Single signon overview

This topic describes the problems that a single signon solution is designed to alleviate and the benefits that you can attain by using single signon in your enterprise.

In traditional network environments, a user authenticates to a system or application by providing user credentials defined on and by that system or application. Traditionally, both authentication and authorization mechanisms use the same user registry when a user attempts to access a resource managed by the system or application. In a single signon environment, authentication and authorization mechanisms do not have to use the same user registry to enable users to resources managed by the system or application. Single signon environments use network authentication service (Kerberos authentication) as their authentication mechanism. In an single signon environment, the user registry used for authentication does not have to be the registry that the system or application defines. In a traditional network environment, this poses a problem for authorization.

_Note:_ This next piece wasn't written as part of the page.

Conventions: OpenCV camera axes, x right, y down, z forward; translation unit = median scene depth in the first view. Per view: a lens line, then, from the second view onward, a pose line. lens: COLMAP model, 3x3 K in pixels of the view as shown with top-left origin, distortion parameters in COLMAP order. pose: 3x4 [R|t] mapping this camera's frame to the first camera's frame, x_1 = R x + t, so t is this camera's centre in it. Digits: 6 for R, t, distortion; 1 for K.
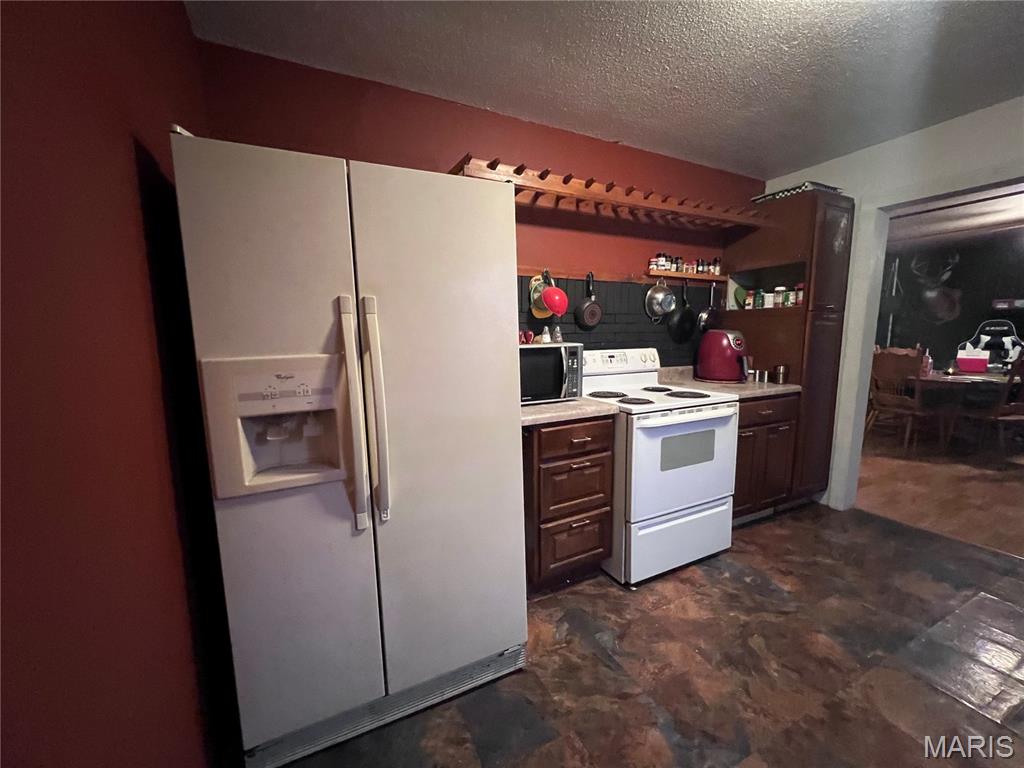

In an single signon network environment, applications use Enterprise Identity Mapping (EIM) to solve this problem. EIM is a mechanism for mapping or associating a person or entity to the appropriate user identities in various registries throughout the enterprise. Application developers for i5/OS™ use EIM to build applications that use one user registry for authentication and another for authorization--without requiring the user to provide another set of credentials. The benefits of a single signon environment are numerous, and not just for users. Administrators and application developers can also benefit from the single signon solution.

Benefits for users

The single signon solution reduces the number of sign-ons that a user must perform to access multiple applications and servers. With single signon, authentication occurs only once when users sign into the network. Using EIM reduces the need for users to keep track of and manage multiple user names and passwords to access other systems in the network. Once a user is authenticated to the network, the user can access services and applications across the enterprise without the need for multiple passwords to these different systems.

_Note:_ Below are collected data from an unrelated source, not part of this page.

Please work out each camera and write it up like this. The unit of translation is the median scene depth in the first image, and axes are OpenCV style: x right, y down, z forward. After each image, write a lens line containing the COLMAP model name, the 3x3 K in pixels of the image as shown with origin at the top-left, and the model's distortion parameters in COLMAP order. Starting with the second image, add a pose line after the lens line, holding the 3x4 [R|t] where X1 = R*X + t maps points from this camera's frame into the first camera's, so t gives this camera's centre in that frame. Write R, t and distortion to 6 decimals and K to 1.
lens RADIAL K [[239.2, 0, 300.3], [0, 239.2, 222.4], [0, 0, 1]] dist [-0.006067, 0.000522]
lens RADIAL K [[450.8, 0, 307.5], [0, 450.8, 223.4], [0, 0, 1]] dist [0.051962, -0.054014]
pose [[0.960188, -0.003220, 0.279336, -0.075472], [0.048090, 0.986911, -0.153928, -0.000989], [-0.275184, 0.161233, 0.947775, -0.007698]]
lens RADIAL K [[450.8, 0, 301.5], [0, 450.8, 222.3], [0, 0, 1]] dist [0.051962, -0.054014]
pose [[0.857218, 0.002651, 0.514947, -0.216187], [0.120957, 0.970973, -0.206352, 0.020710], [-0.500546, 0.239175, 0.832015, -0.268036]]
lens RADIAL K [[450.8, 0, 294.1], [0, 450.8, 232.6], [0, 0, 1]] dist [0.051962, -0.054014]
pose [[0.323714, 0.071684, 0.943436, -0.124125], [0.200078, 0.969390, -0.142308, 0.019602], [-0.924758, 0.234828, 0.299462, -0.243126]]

Benefits for administrators

For an administrator, single signon simplifies overall security management of an enterprise. Without single signon, users may cache passwords to different systems, which can compromise the security of the entire network. Administrators spend their time and money on solutions to diminish these security risks. Single signon reduces the administrative overhead in managing authentication while helping to keeping the entire network secure. Additionally, single signon reduces the administrative costs of resetting forgotten passwords. Administrators can set up a single signon environment where a Windows® (for Windows 2000 and later releases) signon that allows access to the entire network, thus minimizing authentication and identification management.

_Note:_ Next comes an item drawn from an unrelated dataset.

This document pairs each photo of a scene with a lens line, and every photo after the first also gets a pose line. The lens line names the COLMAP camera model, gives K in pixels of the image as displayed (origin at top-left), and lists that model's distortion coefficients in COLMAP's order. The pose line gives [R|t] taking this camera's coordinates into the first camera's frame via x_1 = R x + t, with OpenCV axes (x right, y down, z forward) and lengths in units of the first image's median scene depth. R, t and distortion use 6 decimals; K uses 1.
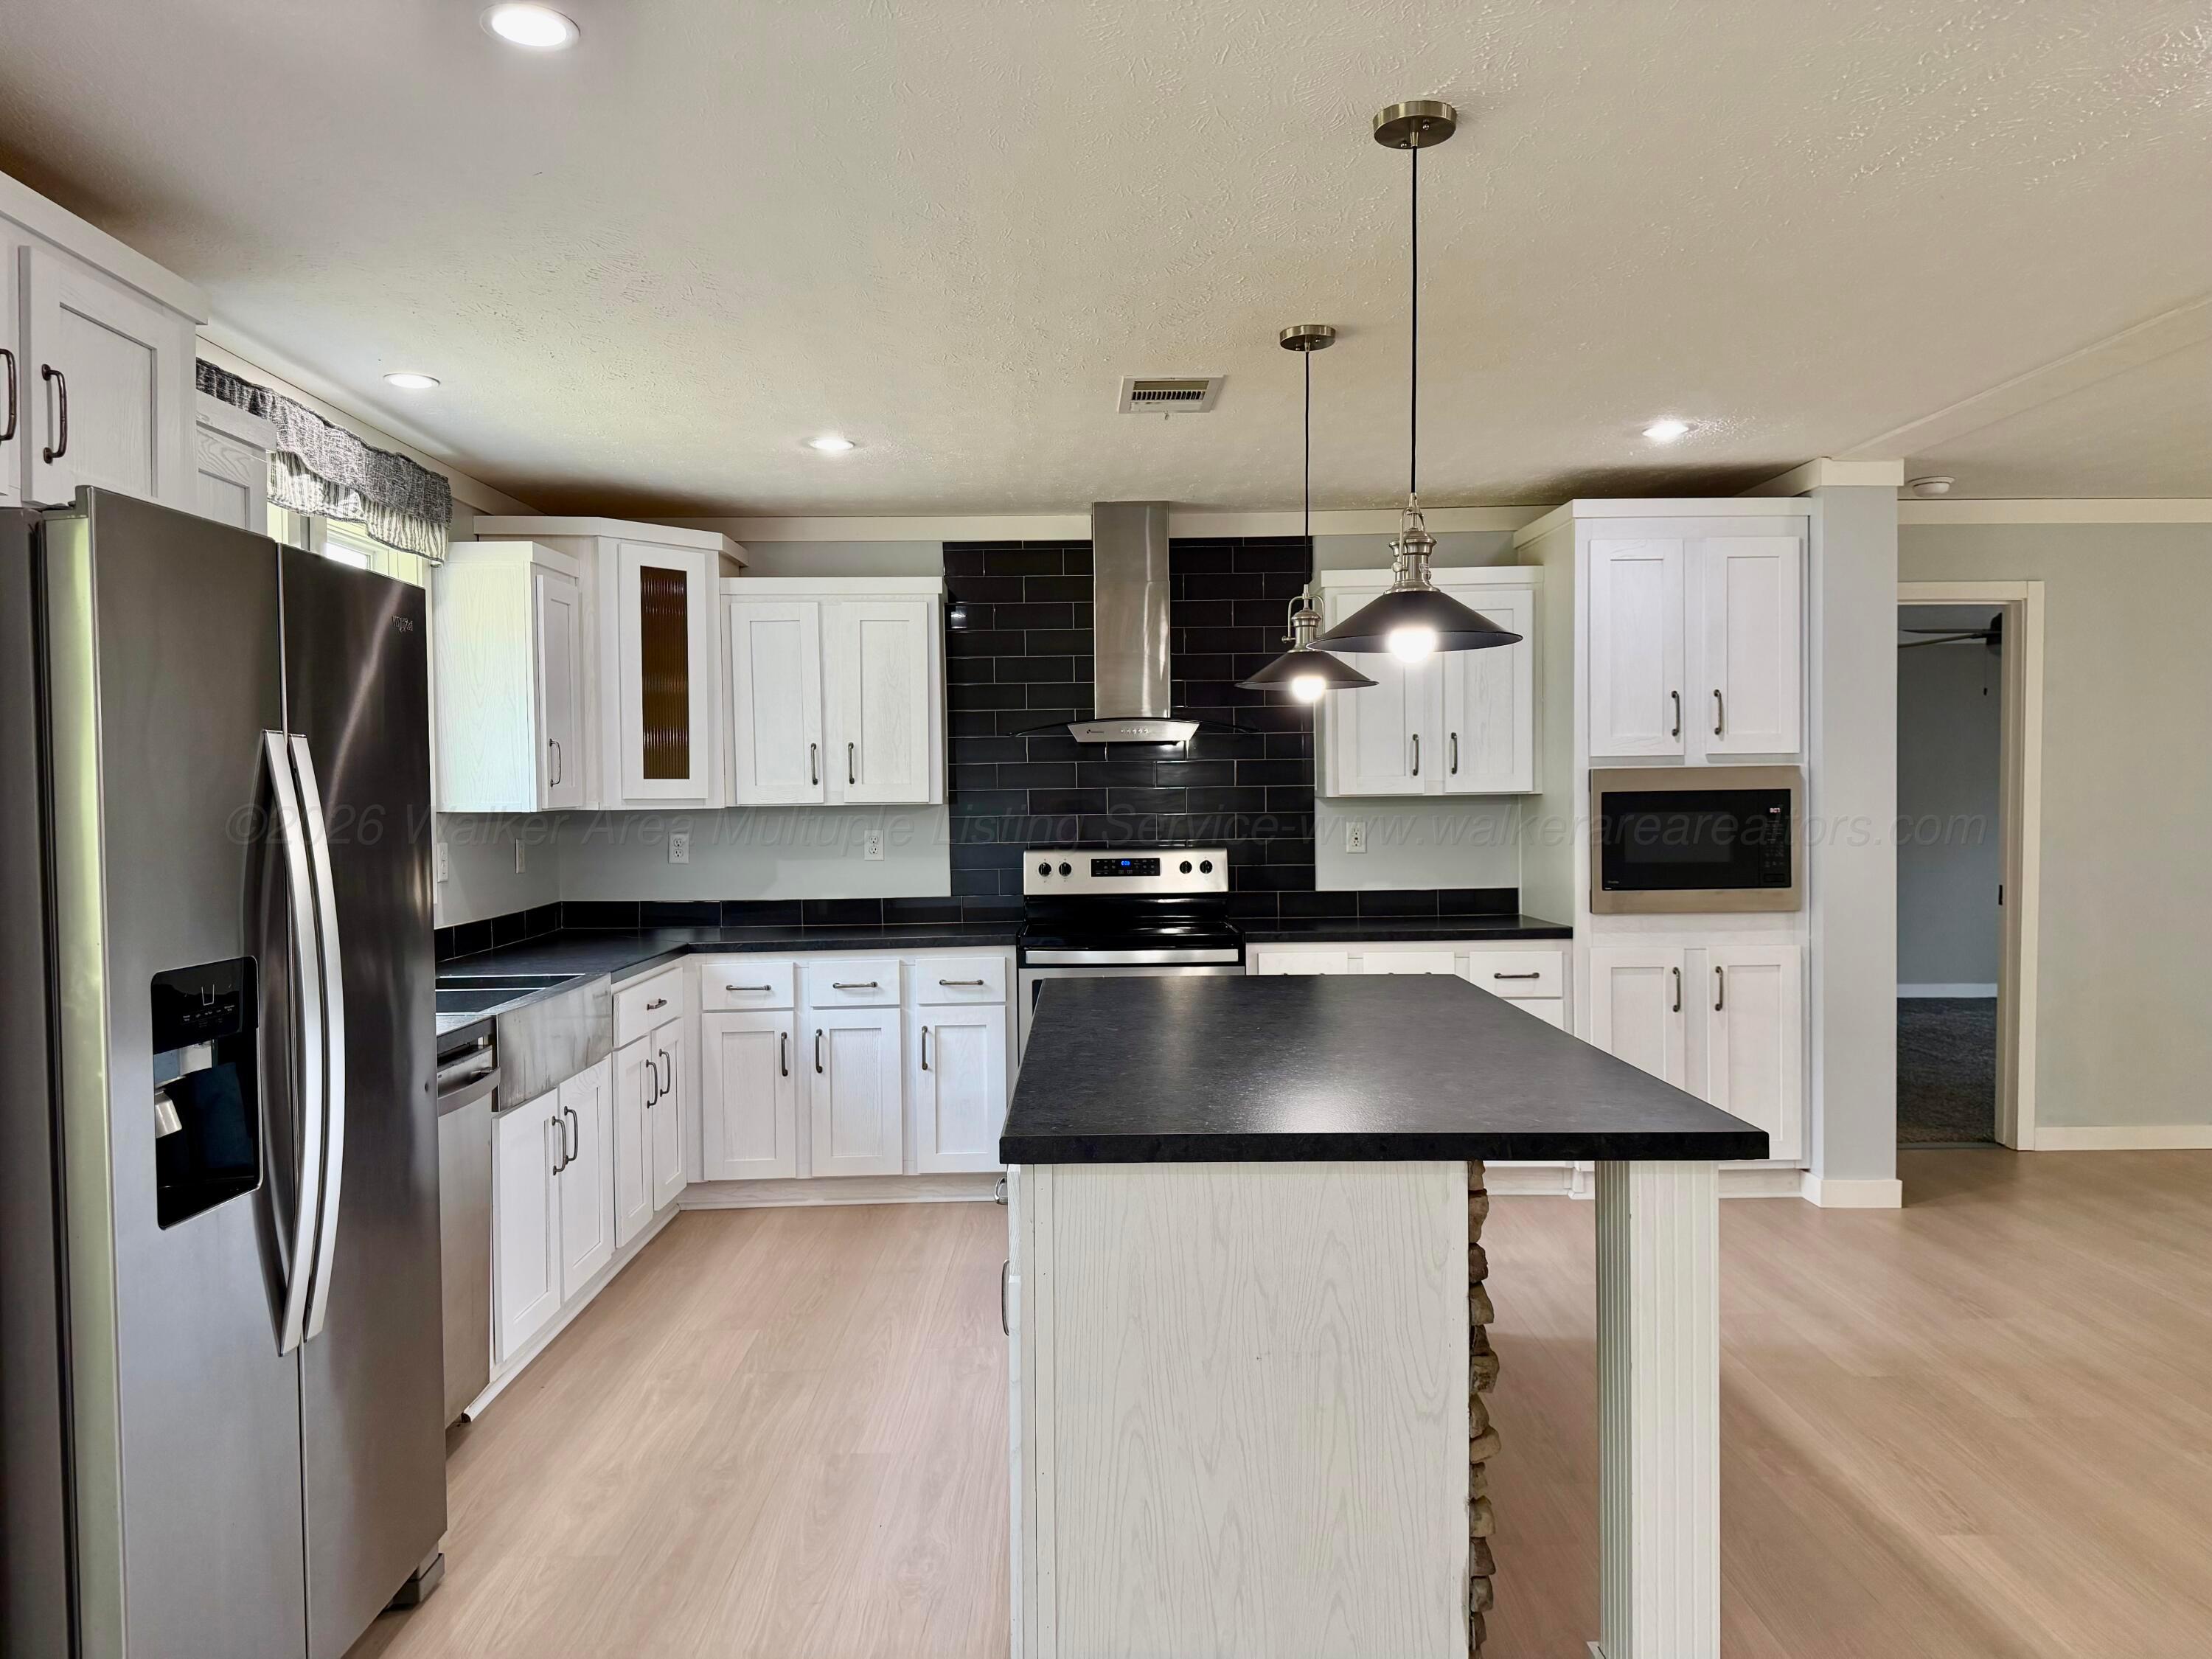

Benefits for application developers

For developers of applications that must run in heterogeneous networks, the challenge is to create multi-tiered applications where each tier is likely to be a different type of platform. By exploiting EIM, application developers are free to write applications that use the most appropriate existing user registry for authentication while using a different user registry for authorization. Not having to implement application specific user registries, associated security semantics, and application level security significantly lowers the cost of implementing multi-tiered, cross-platform applications.